Powel Crosley Jr. was quite an interesting person. A renowned industrialist who originated from modest beginnings, he was just old enough to drink (legally) around the turn of the last century. Crosley was obsessed with manufacturing processes and always looking at ways to build things cheaper and more efficiently.

Don’t worry, we are getting to the car part.

Crosley made a pretty comfortable living selling automotive accessories in the early 1900’s. Picture it, an “accessory” on a car with no doors or roof? Maybe he invented the fuzzy dice you hang from your mirror… Anyways, this parlayed into him developing radios.

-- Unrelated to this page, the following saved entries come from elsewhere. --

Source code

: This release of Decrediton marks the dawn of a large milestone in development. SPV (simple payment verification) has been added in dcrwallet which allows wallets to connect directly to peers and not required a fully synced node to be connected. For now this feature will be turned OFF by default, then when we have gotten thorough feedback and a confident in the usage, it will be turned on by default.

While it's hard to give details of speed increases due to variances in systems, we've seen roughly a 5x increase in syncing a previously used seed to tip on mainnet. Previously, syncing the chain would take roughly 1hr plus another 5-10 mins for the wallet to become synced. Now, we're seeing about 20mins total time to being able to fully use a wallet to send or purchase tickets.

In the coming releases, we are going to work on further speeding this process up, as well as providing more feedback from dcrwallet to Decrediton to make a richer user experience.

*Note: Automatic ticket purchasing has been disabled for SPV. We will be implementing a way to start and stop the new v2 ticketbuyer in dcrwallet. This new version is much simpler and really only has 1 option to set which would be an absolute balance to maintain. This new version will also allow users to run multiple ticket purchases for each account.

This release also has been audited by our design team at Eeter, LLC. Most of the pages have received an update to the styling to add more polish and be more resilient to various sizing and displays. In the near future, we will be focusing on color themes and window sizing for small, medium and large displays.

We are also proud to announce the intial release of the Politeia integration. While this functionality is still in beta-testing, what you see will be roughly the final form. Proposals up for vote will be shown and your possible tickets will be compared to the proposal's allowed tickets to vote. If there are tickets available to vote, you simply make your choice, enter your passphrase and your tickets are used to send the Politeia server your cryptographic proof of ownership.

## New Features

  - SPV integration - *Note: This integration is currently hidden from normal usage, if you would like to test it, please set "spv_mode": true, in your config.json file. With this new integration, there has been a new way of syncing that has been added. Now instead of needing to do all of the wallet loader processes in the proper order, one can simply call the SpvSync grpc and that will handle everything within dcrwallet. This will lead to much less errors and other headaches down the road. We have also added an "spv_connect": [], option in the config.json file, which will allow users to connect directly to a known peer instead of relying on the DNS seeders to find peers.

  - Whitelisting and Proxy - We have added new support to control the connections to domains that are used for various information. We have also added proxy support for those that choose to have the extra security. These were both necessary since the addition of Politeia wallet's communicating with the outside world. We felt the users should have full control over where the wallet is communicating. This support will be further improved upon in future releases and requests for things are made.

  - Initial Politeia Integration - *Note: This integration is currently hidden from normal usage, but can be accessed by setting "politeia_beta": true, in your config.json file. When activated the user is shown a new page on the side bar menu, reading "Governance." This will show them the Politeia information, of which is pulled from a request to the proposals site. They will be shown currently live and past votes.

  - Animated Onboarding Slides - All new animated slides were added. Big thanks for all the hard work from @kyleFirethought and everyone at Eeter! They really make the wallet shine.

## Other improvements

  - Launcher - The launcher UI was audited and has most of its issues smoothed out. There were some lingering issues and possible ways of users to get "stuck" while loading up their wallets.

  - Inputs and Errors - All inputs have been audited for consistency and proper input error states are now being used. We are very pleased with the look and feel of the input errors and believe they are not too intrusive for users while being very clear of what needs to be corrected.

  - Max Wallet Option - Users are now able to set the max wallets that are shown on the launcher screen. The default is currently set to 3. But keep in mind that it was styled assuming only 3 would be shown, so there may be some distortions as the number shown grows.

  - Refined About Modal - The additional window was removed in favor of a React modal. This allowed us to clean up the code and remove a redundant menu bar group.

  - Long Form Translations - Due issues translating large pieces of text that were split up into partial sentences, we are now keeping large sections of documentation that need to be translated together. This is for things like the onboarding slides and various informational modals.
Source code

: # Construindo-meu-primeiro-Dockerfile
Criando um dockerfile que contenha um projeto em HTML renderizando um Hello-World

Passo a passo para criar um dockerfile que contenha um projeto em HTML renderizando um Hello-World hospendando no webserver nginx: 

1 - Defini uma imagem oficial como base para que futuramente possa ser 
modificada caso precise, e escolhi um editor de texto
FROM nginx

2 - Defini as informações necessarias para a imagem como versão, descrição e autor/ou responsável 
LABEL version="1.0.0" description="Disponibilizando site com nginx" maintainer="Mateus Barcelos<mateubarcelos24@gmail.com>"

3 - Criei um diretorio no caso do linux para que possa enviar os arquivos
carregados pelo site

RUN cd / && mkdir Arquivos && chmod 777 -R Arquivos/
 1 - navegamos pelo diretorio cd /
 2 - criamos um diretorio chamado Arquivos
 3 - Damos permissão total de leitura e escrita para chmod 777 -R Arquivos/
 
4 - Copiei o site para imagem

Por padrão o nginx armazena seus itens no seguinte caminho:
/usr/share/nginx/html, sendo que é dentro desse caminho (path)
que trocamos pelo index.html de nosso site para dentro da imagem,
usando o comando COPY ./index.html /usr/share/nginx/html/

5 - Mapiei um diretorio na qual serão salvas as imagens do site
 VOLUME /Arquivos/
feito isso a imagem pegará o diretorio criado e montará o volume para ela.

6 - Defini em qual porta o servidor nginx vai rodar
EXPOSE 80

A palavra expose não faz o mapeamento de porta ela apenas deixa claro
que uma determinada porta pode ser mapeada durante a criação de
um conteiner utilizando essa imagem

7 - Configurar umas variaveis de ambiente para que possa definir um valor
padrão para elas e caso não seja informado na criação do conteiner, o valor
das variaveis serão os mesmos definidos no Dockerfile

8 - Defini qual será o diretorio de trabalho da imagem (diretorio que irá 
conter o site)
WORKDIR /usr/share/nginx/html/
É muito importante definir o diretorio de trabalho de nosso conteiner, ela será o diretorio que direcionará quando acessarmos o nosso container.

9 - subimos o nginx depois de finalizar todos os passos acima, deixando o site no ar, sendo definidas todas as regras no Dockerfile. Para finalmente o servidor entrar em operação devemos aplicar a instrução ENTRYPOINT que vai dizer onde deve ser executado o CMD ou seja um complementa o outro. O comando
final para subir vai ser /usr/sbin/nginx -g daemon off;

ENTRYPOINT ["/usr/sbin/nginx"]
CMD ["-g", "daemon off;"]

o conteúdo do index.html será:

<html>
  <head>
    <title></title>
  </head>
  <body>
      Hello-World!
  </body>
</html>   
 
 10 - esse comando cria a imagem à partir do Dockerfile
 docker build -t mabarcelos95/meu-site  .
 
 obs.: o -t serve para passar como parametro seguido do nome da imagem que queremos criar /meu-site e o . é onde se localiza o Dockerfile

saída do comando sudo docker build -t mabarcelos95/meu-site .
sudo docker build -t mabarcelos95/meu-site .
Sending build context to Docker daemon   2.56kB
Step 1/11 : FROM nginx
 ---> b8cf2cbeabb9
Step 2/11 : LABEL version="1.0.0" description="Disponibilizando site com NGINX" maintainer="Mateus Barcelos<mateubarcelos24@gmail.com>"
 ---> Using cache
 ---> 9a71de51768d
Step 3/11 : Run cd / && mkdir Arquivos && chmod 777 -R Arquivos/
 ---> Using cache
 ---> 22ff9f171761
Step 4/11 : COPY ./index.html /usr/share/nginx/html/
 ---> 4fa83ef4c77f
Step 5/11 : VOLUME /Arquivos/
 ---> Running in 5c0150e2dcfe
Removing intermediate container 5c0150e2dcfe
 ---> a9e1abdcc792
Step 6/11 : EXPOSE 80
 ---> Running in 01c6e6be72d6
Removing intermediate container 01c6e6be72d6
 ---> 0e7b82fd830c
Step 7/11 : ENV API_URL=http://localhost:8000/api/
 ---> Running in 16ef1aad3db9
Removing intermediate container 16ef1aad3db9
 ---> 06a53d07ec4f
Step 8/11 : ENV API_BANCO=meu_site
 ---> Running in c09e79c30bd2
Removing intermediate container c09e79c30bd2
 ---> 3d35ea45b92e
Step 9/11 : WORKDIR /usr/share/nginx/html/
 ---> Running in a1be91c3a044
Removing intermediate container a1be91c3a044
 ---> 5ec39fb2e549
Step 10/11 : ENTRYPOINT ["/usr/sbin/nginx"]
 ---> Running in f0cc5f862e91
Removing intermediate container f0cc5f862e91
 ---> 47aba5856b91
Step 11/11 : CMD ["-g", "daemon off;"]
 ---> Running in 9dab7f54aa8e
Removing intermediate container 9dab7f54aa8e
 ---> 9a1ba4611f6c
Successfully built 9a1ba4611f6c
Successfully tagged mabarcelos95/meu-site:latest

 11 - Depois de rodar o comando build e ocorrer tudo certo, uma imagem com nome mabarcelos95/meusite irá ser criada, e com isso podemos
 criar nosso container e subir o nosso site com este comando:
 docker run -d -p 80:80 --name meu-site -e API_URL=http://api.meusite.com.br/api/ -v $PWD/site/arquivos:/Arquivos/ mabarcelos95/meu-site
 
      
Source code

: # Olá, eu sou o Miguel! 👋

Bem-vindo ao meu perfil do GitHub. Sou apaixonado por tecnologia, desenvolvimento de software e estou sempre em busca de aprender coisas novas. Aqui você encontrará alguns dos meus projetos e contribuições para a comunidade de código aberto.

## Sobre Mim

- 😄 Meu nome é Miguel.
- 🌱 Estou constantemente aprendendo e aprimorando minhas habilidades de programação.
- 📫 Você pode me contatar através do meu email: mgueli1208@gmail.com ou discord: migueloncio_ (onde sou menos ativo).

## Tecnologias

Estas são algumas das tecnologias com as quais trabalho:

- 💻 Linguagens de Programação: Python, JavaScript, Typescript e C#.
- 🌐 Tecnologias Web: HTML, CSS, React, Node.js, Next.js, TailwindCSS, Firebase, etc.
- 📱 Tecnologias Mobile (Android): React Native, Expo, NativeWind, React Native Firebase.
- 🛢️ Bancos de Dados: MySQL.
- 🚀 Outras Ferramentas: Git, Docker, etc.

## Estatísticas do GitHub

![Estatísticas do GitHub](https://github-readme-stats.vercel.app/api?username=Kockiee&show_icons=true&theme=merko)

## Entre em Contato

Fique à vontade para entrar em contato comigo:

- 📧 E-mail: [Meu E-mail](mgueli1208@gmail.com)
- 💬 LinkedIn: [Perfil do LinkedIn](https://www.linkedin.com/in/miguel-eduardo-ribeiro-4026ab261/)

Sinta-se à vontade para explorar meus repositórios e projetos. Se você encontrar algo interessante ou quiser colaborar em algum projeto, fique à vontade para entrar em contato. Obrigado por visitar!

Rumor (Wikipedia) has it that he took his son to a store to buy a radio and couldn’t believe they cost over $100. He did what all of our resourceful grandfathers would have done and bought a book on how radios work. Fast forward a couple of years, and he was manufacturing them at $7 a pop. Take that, price gouging!

Not enough people bought his radios, so he started his own broadcasting company as a way to promote his radios. That would be like Ford making its own brand of motor oil to promote its cars. Wild, but it worked…well enough to make him very wealthy.

Fast forward to the Great Depression and this guy figures out a way to keep food cold in a fridge that doesn’t use an engine. Crosley also has the dubious distinction of being the first person to put shelves in a fridge (again, thanks Wikipedia). Think about it, while other companies were dropping like flies during the Depression, Crosley’s business was flourishing. Crosley made refrigerators and other household appliances, along with radios well into the 1960’s, thanks to their popularity in the 30’s.


Now, Crosley always had a thing for cars ever since he sold the first hula girl through his automotive accessories company. Then He convinced his younger brother to help him build a car. In classic Crosley fashion, his cars achieved 50 miles per gallon at a time when people literally didn’t turn off cars during the winter because they were too hard to start back up. Even cars today don’t get fuel economy like that. Oh, and that single overhead cam engine you’re driving? Thank him. He pioneered it.

Like Crosley, his cars went against the grain. They were not popular by any stretch of imagination. They were not bad cars, just cars that were small and good on fuel when everyone was buying chrome by the ton and cubic inches like they were lottery tickets. A classic case of great product, but wrong time.

I completely forgot about Crosley until a buddy called me a couple of weeks ago. His friend was renovating his basement and said I could have the cool vintage fridge in the basement if I dragged it out. Not one to turn down someone else’s trash, I jumped at the chance to inherit a musty fridge that probably didn’t work. I went over with payment (beer) in hand only to be overjoyed that a) the fridge move didn’t involve stairs, and b) said fridge is actually a Crosley from the late 1950’s!


What a piece of automotive history! It was way too good to keep for myself, but I knew my wife would kill me if I showed up with a dank fridge that did not work. So, I donated it to the office where it happily is enjoying a new chapter in our boardroom. It keeps our office supplies…luke warm.